▶ _Assigned task_: Recast the items below, from the start through the line containing "Answer: approximately 0°", as a Markdown table with the columns "Row" and "Entry", one numbered row per line. Skip blank lines and leave out the pictures.

☆ ☆ ☆ ☆ ☆

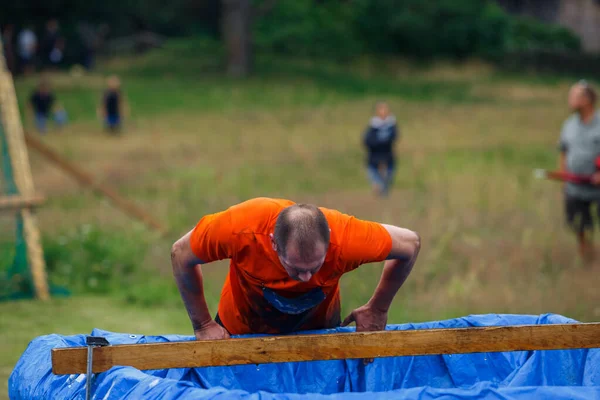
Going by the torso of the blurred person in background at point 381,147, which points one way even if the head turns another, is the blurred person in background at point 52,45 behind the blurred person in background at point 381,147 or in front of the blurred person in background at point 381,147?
behind

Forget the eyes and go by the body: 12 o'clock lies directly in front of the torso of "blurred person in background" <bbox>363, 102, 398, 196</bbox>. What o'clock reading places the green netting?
The green netting is roughly at 1 o'clock from the blurred person in background.

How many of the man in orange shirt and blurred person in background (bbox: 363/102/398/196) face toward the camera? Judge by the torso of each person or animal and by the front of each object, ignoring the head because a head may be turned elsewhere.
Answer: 2

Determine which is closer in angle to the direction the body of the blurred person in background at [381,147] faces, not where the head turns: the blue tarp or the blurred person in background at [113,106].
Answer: the blue tarp

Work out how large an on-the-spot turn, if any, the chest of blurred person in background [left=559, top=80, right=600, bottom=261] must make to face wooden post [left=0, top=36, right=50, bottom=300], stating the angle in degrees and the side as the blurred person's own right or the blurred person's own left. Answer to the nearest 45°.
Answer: approximately 45° to the blurred person's own right

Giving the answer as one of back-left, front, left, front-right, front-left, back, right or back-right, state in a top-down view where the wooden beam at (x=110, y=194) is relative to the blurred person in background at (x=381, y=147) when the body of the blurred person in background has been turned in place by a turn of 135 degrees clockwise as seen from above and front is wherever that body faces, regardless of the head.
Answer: left

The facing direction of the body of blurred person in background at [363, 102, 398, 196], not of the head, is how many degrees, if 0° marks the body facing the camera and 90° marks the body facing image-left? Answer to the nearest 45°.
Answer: approximately 0°

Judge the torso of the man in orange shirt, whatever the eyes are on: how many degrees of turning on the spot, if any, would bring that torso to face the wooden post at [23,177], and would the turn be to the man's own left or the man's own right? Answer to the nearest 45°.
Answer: approximately 135° to the man's own right

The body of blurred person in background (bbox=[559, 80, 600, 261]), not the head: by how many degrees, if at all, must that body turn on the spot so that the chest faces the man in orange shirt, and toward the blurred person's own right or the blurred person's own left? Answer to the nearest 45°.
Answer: approximately 45° to the blurred person's own left

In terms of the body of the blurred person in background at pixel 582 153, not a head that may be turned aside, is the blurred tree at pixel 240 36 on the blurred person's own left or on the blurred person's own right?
on the blurred person's own right

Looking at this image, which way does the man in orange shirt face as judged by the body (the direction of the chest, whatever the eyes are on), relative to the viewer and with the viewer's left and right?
facing the viewer

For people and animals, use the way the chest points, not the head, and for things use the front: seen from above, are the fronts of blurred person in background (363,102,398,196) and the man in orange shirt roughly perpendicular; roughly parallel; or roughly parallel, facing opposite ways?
roughly parallel

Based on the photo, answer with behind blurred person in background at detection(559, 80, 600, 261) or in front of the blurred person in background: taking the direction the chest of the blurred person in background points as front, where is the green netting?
in front

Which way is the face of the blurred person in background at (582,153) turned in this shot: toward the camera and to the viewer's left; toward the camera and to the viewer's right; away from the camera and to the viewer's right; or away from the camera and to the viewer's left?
toward the camera and to the viewer's left
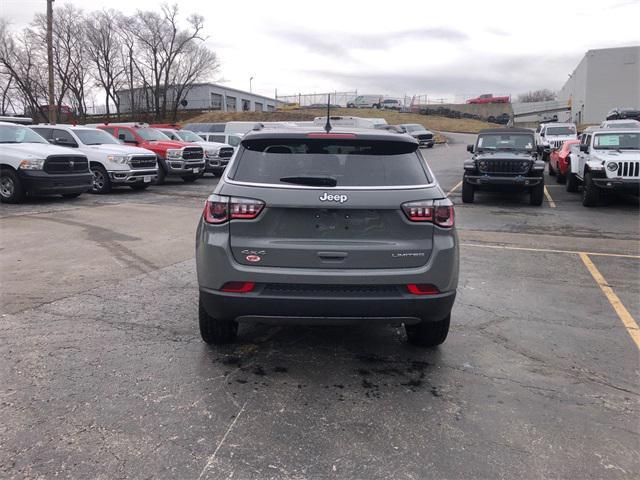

☆ ☆ ☆ ☆ ☆

▶ _Answer area_:
| Row | Entry |
|---|---|
| 1 | Going by the torso of the blurred person in background at point 381,147, which points one way even if the head turns another, is the blurred person in background at point 52,45 behind the blurred person in background at point 381,147 or in front of the blurred person in background at point 381,147? |
| 2 | behind |
| 3 | Forget the eyes and go by the body: 12 o'clock lies directly in front of the torso of "blurred person in background" <bbox>363, 102, 398, 196</bbox>. What o'clock reading places the green netting? |
| 4 | The green netting is roughly at 1 o'clock from the blurred person in background. |
| 5 | How many of the man in orange shirt and blurred person in background (bbox: 363/102/398/196) face toward the camera? Judge by the torso of each person or animal and by the front of each object, ignoring the head because a head may be turned elsewhere. |
| 6 | Answer: 2 |
| 7 | Determine which is closer in angle to the direction the body of the blurred person in background at [381,147] faces, not where the head turns: the blue tarp or the blurred person in background at [113,106]. |
| 8 | Answer: the blue tarp |
| 9 | Work out how large an on-the-spot turn, if any, the chest of blurred person in background [left=559, top=80, right=600, bottom=261] must make to face wooden post [left=0, top=36, right=50, bottom=300], stating the angle in degrees and the side as the blurred person's own right or the blurred person's own left. Answer to the nearest 45°. |
| 10 | Answer: approximately 45° to the blurred person's own right |
| 11 | Giving the answer as one of back-left, front, left, front-right, front-left, back, right or back-right, state in a top-down view where the wooden beam at (x=110, y=194) is relative to the blurred person in background at (x=381, y=147) when the body of the blurred person in background has been turned in place by a turn of 135 degrees clockwise as seen from above and front is wherever that body faces, regardless of the head. |
| 12 | Answer: left |
| 13 | The facing direction of the body of blurred person in background at [363, 102, 398, 196], not of the head, is how many degrees, if 0° marks the body facing the camera and 90° marks the body facing image-left? Answer to the nearest 45°. |
| 14 | Answer: approximately 0° |